## Text shown:
--- START ---
Canada has spent huge sums of money in Sudan as part of a massive international campaign to stabilize the country and reduce the violence. Since 2006, the Canadian government has spent nearly $700-million in Sudan, mostly on humanitarian aid, diplomatic efforts, civic education, peacekeeping and security.

A visit to the headquarters of Mr. al-Bashir's ruling party, the National Congress Party, finds it sleepy and complacent in the final days of the campaign. "There is no mobilization activity now, because everything is already done," one party official said.

The party has held several rallies in Khartoum this week, showing its organizational machinery. Each rally is attended by thousands of people, all transported in convoys of dozens of buses, often bearing identical slogans and signs.

At a rally Tuesday, crowds of young people chanted Mr. al-Bashir's name, displaying his portrait on their shirts and robes. Some carried spears, whips, sticks or canes, jabbing the air jubilantly in a manner inspired by their leader. None of it seemed spontaneous, since the crowds had trooped off the buses in orderly groups.
--- END ---
## Things to do:
1 > According to the Sudan article, how much has the Canadian government spent in Sudan since 2006?
2 > The Sudan article says Canada's money went mostly to several areas. List all of them.
3 > Continue the Sudan article from its final sentence.

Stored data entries
--- START ---
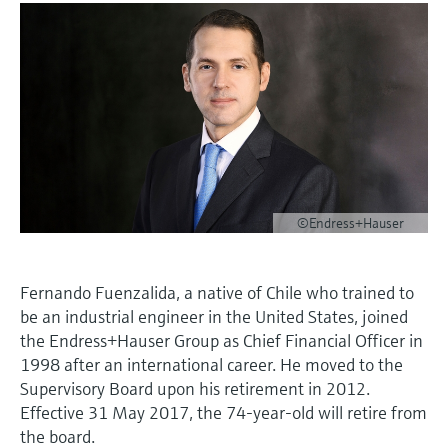
会
的指导课程与资源，随时随地提升技能。
measurement
电力与能源
光学分析
Conductive level measurement
全自动水质采样仪
温度开关
能量管理仪和应用管理仪
空气质量测量装置
Netilion Device Viewer
您的Endress+Hauser职业生涯
可持续发展
Endress+Hauser SICK
查找市场活动及培训
活动和培训
Job opportunities at
选购全部
采矿、矿物加工及冶金：打造可持
根据需要，从培训、研讨会、展会、峰会或
Endress+Hauser SICK
Netilion IIoT
Float switch level measurement
TOC、COD和SAC分析仪
表面温度计
浪涌保护器
烟雾探测器
Netilion Water
关联公司
续的未来
在线研讨会等各种活动中灵活选择。
软件
放射线物位测量
ORP电极和变送器
线缆式温度计
选购全部
视距测量仪
公用工程：可靠使用蒸汽
阻旋料位开关
污泥界面传感器和变送器
多点温度计
超高探测器
产品工具
©Endress+Hauser
所有行业的关注焦点
伺服液位测量
营养盐分析仪和传感器
选购全部
选购全部
通过产品筛选，选择测量仪表
工业领域的可持续发展解决方案
Fernando Fuenzalida, a native of Chile who trained to
机电式物位测量
金属分析仪
通过产品特性查找适当的测量设备、软件或
be an industrial engineer in the United States, joined
系统组件。
数字化驱动流程工业转型升级
the Endress+Hauser Group as Chief Financial Officer in
微波限位栅物位测量
光度计
1998 after an international career. He moved to the
Applicator 选型和计算软件
决策级过程透明度，赋能卓越运营
Supervisory Board upon his retirement in 2012.
通过应用参数查找、选择并配置产品
Level measurement with pressure
微波传输测量原理
Effective 31 May 2017, the 74-year-old will retire from
the board.
Device Viewer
--- END ---
## Answers provided:
1 > Nearly $700-million.

2 > Humanitarian aid, diplomatic efforts, civic education, peacekeeping, and security.

3 >
Mr. al-Bashir is campaigning on the strength of his economic achievements: developing the oil industry; signing deals with China, triggering a construction boom and improving the electricity supply. It's a message that resonates with many voters. "Most people will support the president," says Sohair, who works for a charity foundation in Khartoum. "There is a lot of progress, a lot of construction by this government."

But this alone might be insufficient for the first-round victory that Mr. al-Bashir is determined to capture, so he has stacked the decks against the opposition. The authorities have imposed restrictions on political rallies, manipulated the registration of voters, excluded many refugees from lists of eligible voters, and controlled the media.

By provoking the opposition boycott, this is heightening the risk of violence over the next several months as Sudan approaches the crucial referendum on South Sudan's independence.

"The NCP has refused to create the conditions for free and fair elections," a report by the International Crisis Group says. "It intends to continue to dominate Sudan, thus leaving marginalized people to feel that they have no other option for challenging the status quo than continued armed resistance."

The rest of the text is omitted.